UndefVarError: `MyFMUAnalysis` not defined in `Main`
Suggestion: check for spelling errors or missing imports.

This builds an FMU. The path for the FMU is given as an artifact:

using DyadInterface
fmu_path = artifacts(result, :FMU)

Analysis Arguments

Required Arguments

• model: the Dyad model that the analysis is being applied to.

Optional Arguments

• version::String: the FMU version to use. Defaults to "FMI_V2", with the other possible choice being "FMI_V3".

• type::String: the type of FMU to build. Choices are "FMI_ME" for Model Exchange, "FMI_CS" for Cosimulation, or "FMI_BOTH" for a binary which has both embedded within it.

• alg::ODEAlg: chooses the solver algorithm for the solution process of the Cosimulation FMU. This is the same as the argument in TransientAnalysis for the solver algorithm. The default is ODEAlg.Auto(). The choices are:

  • ODEAlg.Auto() - Automatic algorithm choice with stiffness detection, size detection, and linear solve swapping from OrdinaryDiffEq.jl.

  • ODEAlg.Rodas5P() - Adaptive time Rosenbrock method from OrdinaryDiffEqRosenbrock.jl. The Rosenbrock methods are specifically fast for small systems of stiff equations and DAEs which avoid Jacobian singularity issues (i.e. no variable-index DAE behavior).

  • ODEAlg.FBDF() - Adaptive order, adaptive time fixed leading coefficient backwards differentiation formulae (BDF) method from OrdinaryDiffEqBDF.jl, modeled after the FLC formulation of VODE. This is a good method for large stiff systems and DAEs.

  • ODEAlg.Tsit5() - 5th order explicit Runge-Kutta method from OrdinaryDiffEqTsit5.jl. This method is not applicable to DAEs and is only applicable to systems which have no algebraic constraints (post simplification).

• n_inputs::Integer: the number of inputs, i.e. the length of the $u(t)$ vector.

• inputs::String[n_inputs]: the variables of the Dyad model which will be defined by the inputs. The ordering of the vector needs to match the ordering of the $u(t)$ vector definition.

• n_outputs::Integer: the number of outputs, i.e. the length of the output of $h$.

• outputs::String[n_outputs]: the names of the variables to include in the output vector $h$. The ordering of the vector needs to match the ordering of $h$.

• use_juliac::Bool: Whether to use the juliac-based pipeline for small binaries. true by default.

• verbose::Bool: Whether to show all output on the terminal screen. false by default. When false, writes output to temporary log files.

• logfile::String: Path to write stdout and stderr to. When empty (default), temporary files are used. When a path is provided, both stdout and stderr are written there. Ignored when verbose is true.

• respecialize::Bool: Whether to re-specialize the model based on the current parameters. true by default. Generally should be true.
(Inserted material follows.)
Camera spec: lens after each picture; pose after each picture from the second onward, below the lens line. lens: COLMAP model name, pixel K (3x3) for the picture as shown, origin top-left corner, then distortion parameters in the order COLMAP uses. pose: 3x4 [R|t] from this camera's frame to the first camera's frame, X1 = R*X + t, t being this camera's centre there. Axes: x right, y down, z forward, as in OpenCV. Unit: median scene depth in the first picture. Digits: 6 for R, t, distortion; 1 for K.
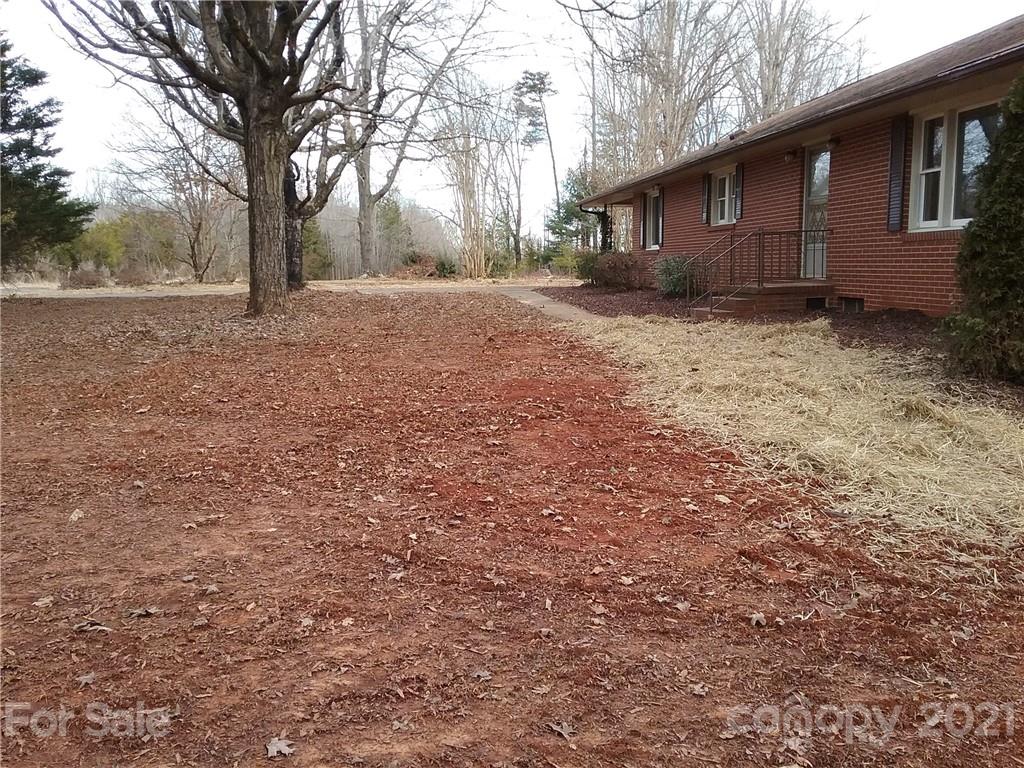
lens RADIAL K [[946.4, 0, 515.6], [0, 946.4, 371.6], [0, 0, 1]] dist [0.103467, -0.217652]
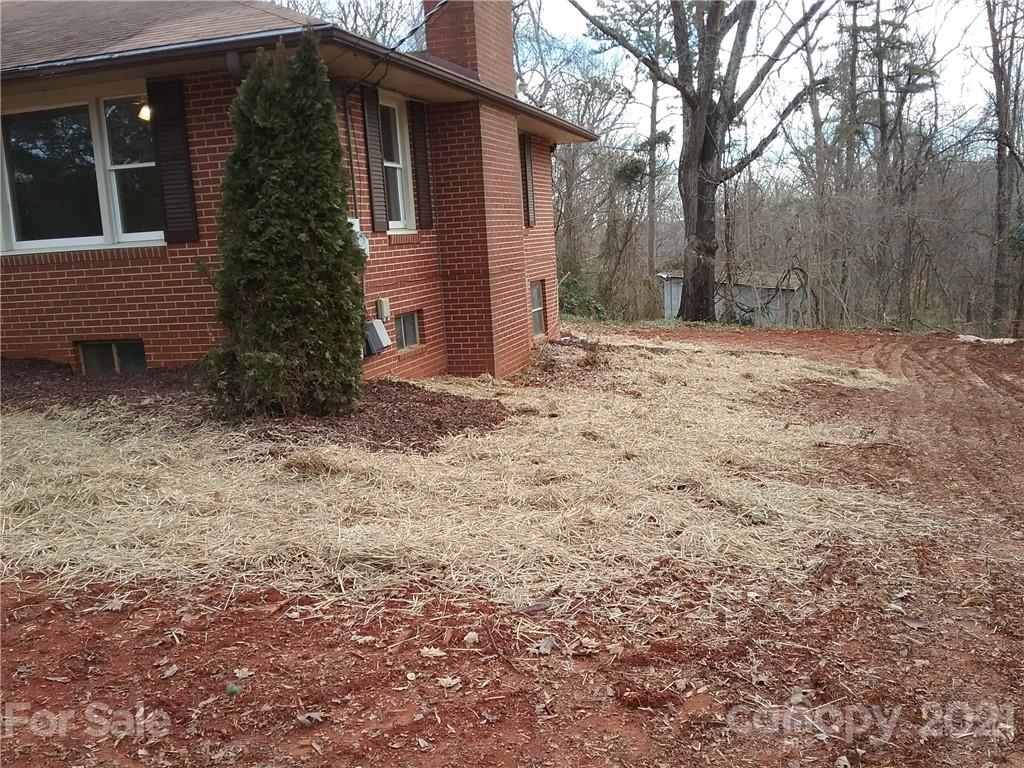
lens RADIAL K [[946.4, 0, 515.6], [0, 946.4, 371.6], [0, 0, 1]] dist [0.103467, -0.217652]
pose [[0.364740, -0.152249, 0.918578, -0.267261], [0.157869, 0.982369, 0.100137, -0.093371], [-0.917629, 0.108491, 0.382345, 0.454565]]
• additional_deps::Vector{String}: Additional Julia package dependencies to bundle into the generated FMU.

• overrides::Nothing: Defaults to nothing. This parameter is added for API compatibility with the Dyad AnalysisSpec. Currently this arg is ignored.

Artifacts

The FMUAnalysis returns the following artifacts:

Standard Artifacts

• :FMU: A string for the path to the generated FMU.

Method Overview

The Dyad compiler uses the physical description of the system to generate a system of differential-algebraic equations:

$$\begin{array}{rl}{x}^{\prime }& =f(x,y,u,p,t)\\ 0& =g(x,y,u,p,t)\\ & h(x,y,u,p,t)\end{array}$$

where $x$ are the differential variables, $y$ are the algebraic variables, $p$ are the parameters, and $t$ is the independent variable (time). Notably, the difference from the other analyses, such as TransientAnalysis and SteadyStateAnalysis, is the existance of the values $u$ which are the input functions. These u(t) are values which are given by connections in the system in which the FMU connected. Additionally, $h$ is the output function. As such the generated FMU is a causal component defined with only input and output connectors, no acausal connectors.
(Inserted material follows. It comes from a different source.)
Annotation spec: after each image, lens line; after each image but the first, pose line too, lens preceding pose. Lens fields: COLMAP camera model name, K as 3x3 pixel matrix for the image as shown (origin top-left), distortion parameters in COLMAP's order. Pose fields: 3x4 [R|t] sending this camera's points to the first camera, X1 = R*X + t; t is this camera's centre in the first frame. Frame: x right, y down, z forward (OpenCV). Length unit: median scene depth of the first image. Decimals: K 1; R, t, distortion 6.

For a Model Exechange FMU, a binary is created which executes the $(f,g,h)$ functions of the right-hand side from the state and input values. For a Cosimulation FMU, an ODE solver of the form from a TransientAnalysis is embedded into the system. I.e. a Cosimulation FMU is a clocked component which takes a dt and solves using an ODE solver to predict $(x(t),y(t),h(x(t),y(t),u,p,t))$ where the input value $u$ is a constant given at the clock time.